#### The data
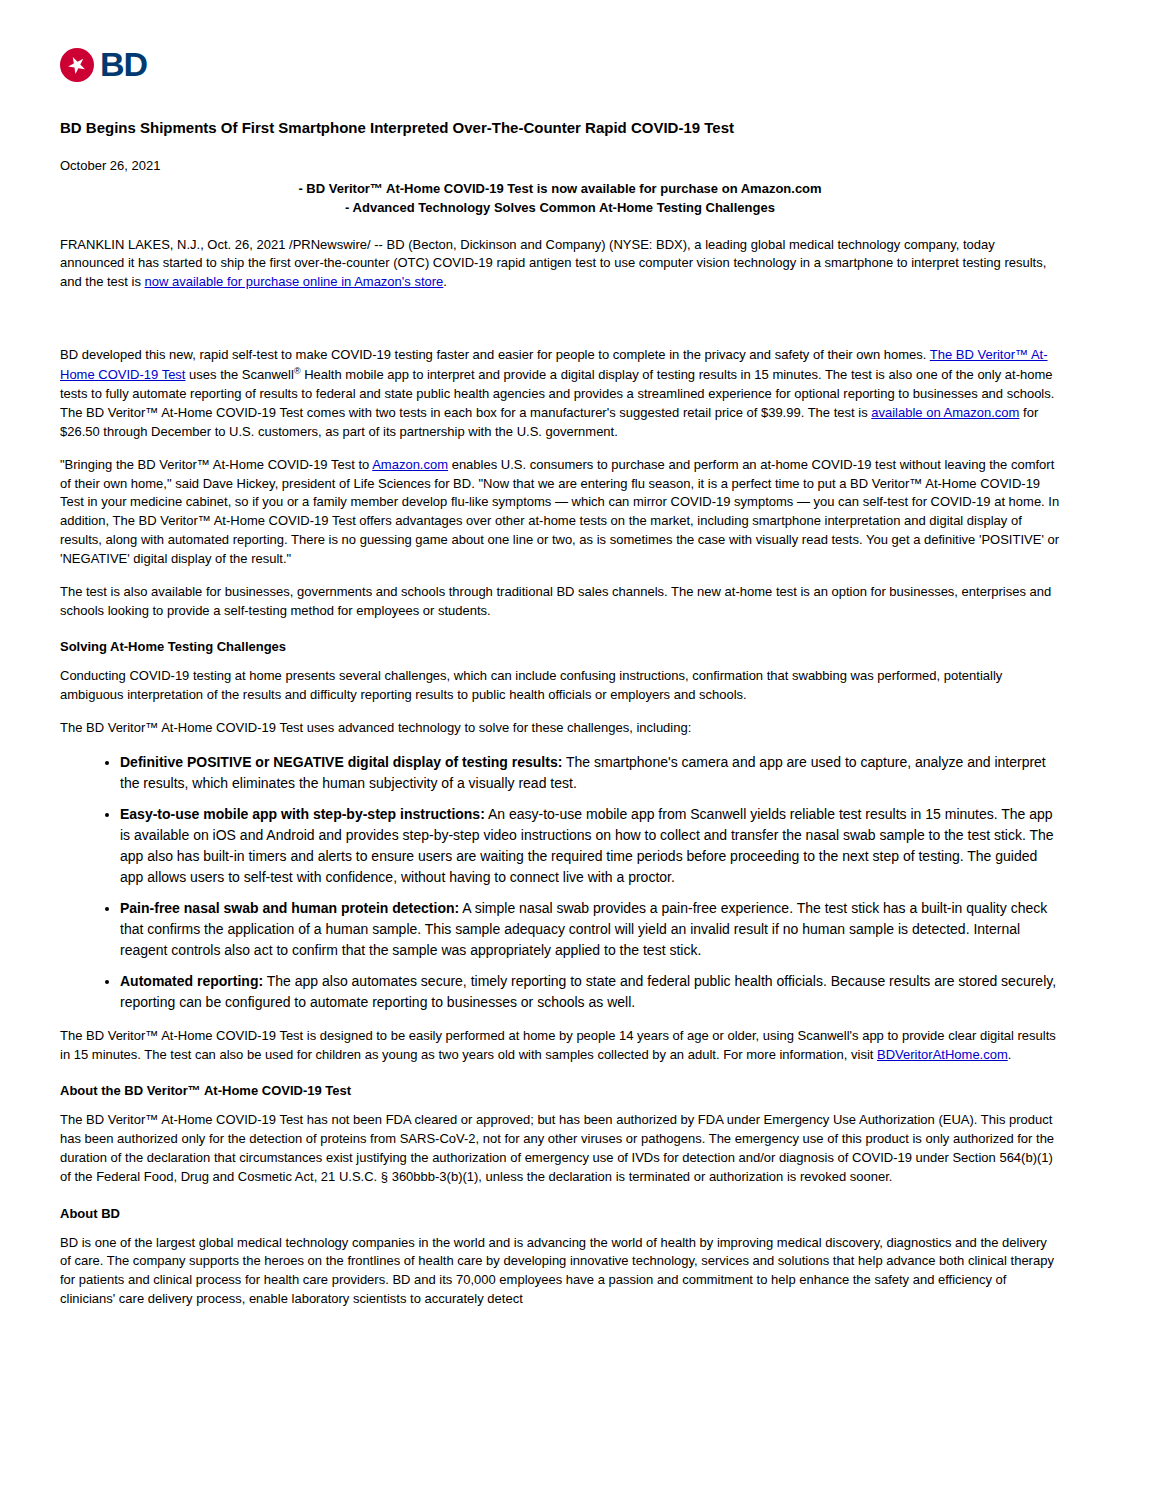BD
BD Begins Shipments Of First Smartphone Interpreted Over-The-Counter Rapid COVID-19 Test
October 26, 2021
- BD Veritor™ At-Home COVID-19 Test is now available for purchase on Amazon.com
- Advanced Technology Solves Common At-Home Testing Challenges
FRANKLIN LAKES, N.J., Oct. 26, 2021 /PRNewswire/ -- BD (Becton, Dickinson and Company) (NYSE: BDX), a leading global medical technology company, today announced it has started to ship the first over-the-counter (OTC) COVID-19 rapid antigen test to use computer vision technology in a smartphone to interpret testing results, and the test is now available for purchase online in Amazon's store.
BD developed this new, rapid self-test to make COVID-19 testing faster and easier for people to complete in the privacy and safety of their own homes. The BD Veritor™ At-Home COVID-19 Test uses the Scanwell® Health mobile app to interpret and provide a digital display of testing results in 15 minutes. The test is also one of the only at-home tests to fully automate reporting of results to federal and state public health agencies and provides a streamlined experience for optional reporting to businesses and schools. The BD Veritor™ At-Home COVID-19 Test comes with two tests in each box for a manufacturer's suggested retail price of $39.99. The test is available on Amazon.com for $26.50 through December to U.S. customers, as part of its partnership with the U.S. government.
"Bringing the BD Veritor™ At-Home COVID-19 Test to Amazon.com enables U.S. consumers to purchase and perform an at-home COVID-19 test without leaving the comfort of their own home," said Dave Hickey, president of Life Sciences for BD. "Now that we are entering flu season, it is a perfect time to put a BD Veritor™ At-Home COVID-19 Test in your medicine cabinet, so if you or a family member develop flu-like symptoms — which can mirror COVID-19 symptoms — you can self-test for COVID-19 at home. In addition, The BD Veritor™ At-Home COVID-19 Test offers advantages over other at-home tests on the market, including smartphone interpretation and digital display of results, along with automated reporting. There is no guessing game about one line or two, as is sometimes the case with visually read tests. You get a definitive 'POSITIVE' or 'NEGATIVE' digital display of the result."
The test is also available for businesses, governments and schools through traditional BD sales channels. The new at-home test is an option for businesses, enterprises and schools looking to provide a self-testing method for employees or students.
Solving At-Home Testing Challenges
Conducting COVID-19 testing at home presents several challenges, which can include confusing instructions, confirmation that swabbing was performed, potentially ambiguous interpretation of the results and difficulty reporting results to public health officials or employers and schools.
The BD Veritor™ At-Home COVID-19 Test uses advanced technology to solve for these challenges, including:
Definitive POSITIVE or NEGATIVE digital display of testing results: The smartphone's camera and app are used to capture, analyze and interpret the results, which eliminates the human subjectivity of a visually read test.
Easy-to-use mobile app with step-by-step instructions: An easy-to-use mobile app from Scanwell yields reliable test results in 15 minutes. The app is available on iOS and Android and provides step-by-step video instructions on how to collect and transfer the nasal swab sample to the test stick. The app also has built-in timers and alerts to ensure users are waiting the required time periods before proceeding to the next step of testing. The guided app allows users to self-test with confidence, without having to connect live with a proctor.
Pain-free nasal swab and human protein detection: A simple nasal swab provides a pain-free experience. The test stick has a built-in quality check that confirms the application of a human sample. This sample adequacy control will yield an invalid result if no human sample is detected. Internal reagent controls also act to confirm that the sample was appropriately applied to the test stick.
Automated reporting: The app also automates secure, timely reporting to state and federal public health officials. Because results are stored securely, reporting can be configured to automate reporting to businesses or schools as well.
The BD Veritor™ At-Home COVID-19 Test is designed to be easily performed at home by people 14 years of age or older, using Scanwell's app to provide clear digital results in 15 minutes. The test can also be used for children as young as two years old with samples collected by an adult. For more information, visit BDVeritorAtHome.com.
About the BD Veritor™ At-Home COVID-19 Test
The BD Veritor™ At-Home COVID-19 Test has not been FDA cleared or approved; but has been authorized by FDA under Emergency Use Authorization (EUA). This product has been authorized only for the detection of proteins from SARS-CoV-2, not for any other viruses or pathogens. The emergency use of this product is only authorized for the duration of the declaration that circumstances exist justifying the authorization of emergency use of IVDs for detection and/or diagnosis of COVID-19 under Section 564(b)(1) of the Federal Food, Drug and Cosmetic Act, 21 U.S.C. § 360bbb-3(b)(1), unless the declaration is terminated or authorization is revoked sooner.
About BD
BD is one of the largest global medical technology companies in the world and is advancing the world of health by improving medical discovery, diagnostics and the delivery of care. The company supports the heroes on the frontlines of health care by developing innovative technology, services and solutions that help advance both clinical therapy for patients and clinical process for health care providers. BD and its 70,000 employees have a passion and commitment to help enhance the safety and efficiency of clinicians' care delivery process, enable laboratory scientists to accurately detect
########
Images must not appear in the copy; reproduce everything else in the records verbatim.

BD
BD Begins Shipments Of First Smartphone Interpreted Over-The-Counter Rapid COVID-19 Test
October 26, 2021
- BD Veritor™ At-Home COVID-19 Test is now available for purchase on Amazon.com
- Advanced Technology Solves Common At-Home Testing Challenges
FRANKLIN LAKES, N.J., Oct. 26, 2021 /PRNewswire/ -- BD (Becton, Dickinson and Company) (NYSE: BDX), a leading global medical technology company, today announced it has started to ship the first over-the-counter (OTC) COVID-19 rapid antigen test to use computer vision technology in a smartphone to interpret testing results, and the test is now available for purchase online in Amazon's store.
BD developed this new, rapid self-test to make COVID-19 testing faster and easier for people to complete in the privacy and safety of their own homes. The BD Veritor™ At-Home COVID-19 Test uses the Scanwell® Health mobile app to interpret and provide a digital display of testing results in 15 minutes. The test is also one of the only at-home tests to fully automate reporting of results to federal and state public health agencies and provides a streamlined experience for optional reporting to businesses and schools. The BD Veritor™ At-Home COVID-19 Test comes with two tests in each box for a manufacturer's suggested retail price of $39.99. The test is available on Amazon.com for $26.50 through December to U.S. customers, as part of its partnership with the U.S. government.
"Bringing the BD Veritor™ At-Home COVID-19 Test to Amazon.com enables U.S. consumers to purchase and perform an at-home COVID-19 test without leaving the comfort of their own home," said Dave Hickey, president of Life Sciences for BD. "Now that we are entering flu season, it is a perfect time to put a BD Veritor™ At-Home COVID-19 Test in your medicine cabinet, so if you or a family member develop flu-like symptoms — which can mirror COVID-19 symptoms — you can self-test for COVID-19 at home. In addition, The BD Veritor™ At-Home COVID-19 Test offers advantages over other at-home tests on the market, including smartphone interpretation and digital display of results, along with automated reporting. There is no guessing game about one line or two, as is sometimes the case with visually read tests. You get a definitive 'POSITIVE' or 'NEGATIVE' digital display of the result."
The test is also available for businesses, governments and schools through traditional BD sales channels. The new at-home test is an option for businesses, enterprises and schools looking to provide a self-testing method for employees or students.
Solving At-Home Testing Challenges
Conducting COVID-19 testing at home presents several challenges, which can include confusing instructions, confirmation that swabbing was performed, potentially ambiguous interpretation of the results and difficulty reporting results to public health officials or employers and schools.
The BD Veritor™ At-Home COVID-19 Test uses advanced technology to solve for these challenges, including:
Definitive POSITIVE or NEGATIVE digital display of testing results: The smartphone's camera and app are used to capture, analyze and interpret the results, which eliminates the human subjectivity of a visually read test.
Easy-to-use mobile app with step-by-step instructions: An easy-to-use mobile app from Scanwell yields reliable test results in 15 minutes. The app is available on iOS and Android and provides step-by-step video instructions on how to collect and transfer the nasal swab sample to the test stick. The app also has built-in timers and alerts to ensure users are waiting the required time periods before proceeding to the next step of testing. The guided app allows users to self-test with confidence, without having to connect live with a proctor.
Pain-free nasal swab and human protein detection: A simple nasal swab provides a pain-free experience. The test stick has a built-in quality check that confirms the application of a human sample. This sample adequacy control will yield an invalid result if no human sample is detected. Internal reagent controls also act to confirm that the sample was appropriately applied to the test stick.
Automated reporting: The app also automates secure, timely reporting to state and federal public health officials. Because results are stored securely, reporting can be configured to automate reporting to businesses or schools as well.
The BD Veritor™ At-Home COVID-19 Test is designed to be easily performed at home by people 14 years of age or older, using Scanwell's app to provide clear digital results in 15 minutes. The test can also be used for children as young as two years old with samples collected by an adult. For more information, visit BDVeritorAtHome.com.
About the BD Veritor™ At-Home COVID-19 Test
The BD Veritor™ At-Home COVID-19 Test has not been FDA cleared or approved; but has been authorized by FDA under Emergency Use Authorization (EUA). This product has been authorized only for the detection of proteins from SARS-CoV-2, not for any other viruses or pathogens. The emergency use of this product is only authorized for the duration of the declaration that circumstances exist justifying the authorization of emergency use of IVDs for detection and/or diagnosis of COVID-19 under Section 564(b)(1) of the Federal Food, Drug and Cosmetic Act, 21 U.S.C. § 360bbb-3(b)(1), unless the declaration is terminated or authorization is revoked sooner.
About BD
BD is one of the largest global medical technology companies in the world and is advancing the world of health by improving medical discovery, diagnostics and the delivery of care. The company supports the heroes on the frontlines of health care by developing innovative technology, services and solutions that help advance both clinical therapy for patients and clinical process for health care providers. BD and its 70,000 employees have a passion and commitment to help enhance the safety and efficiency of clinicians' care delivery process, enable laboratory scientists to accurately detect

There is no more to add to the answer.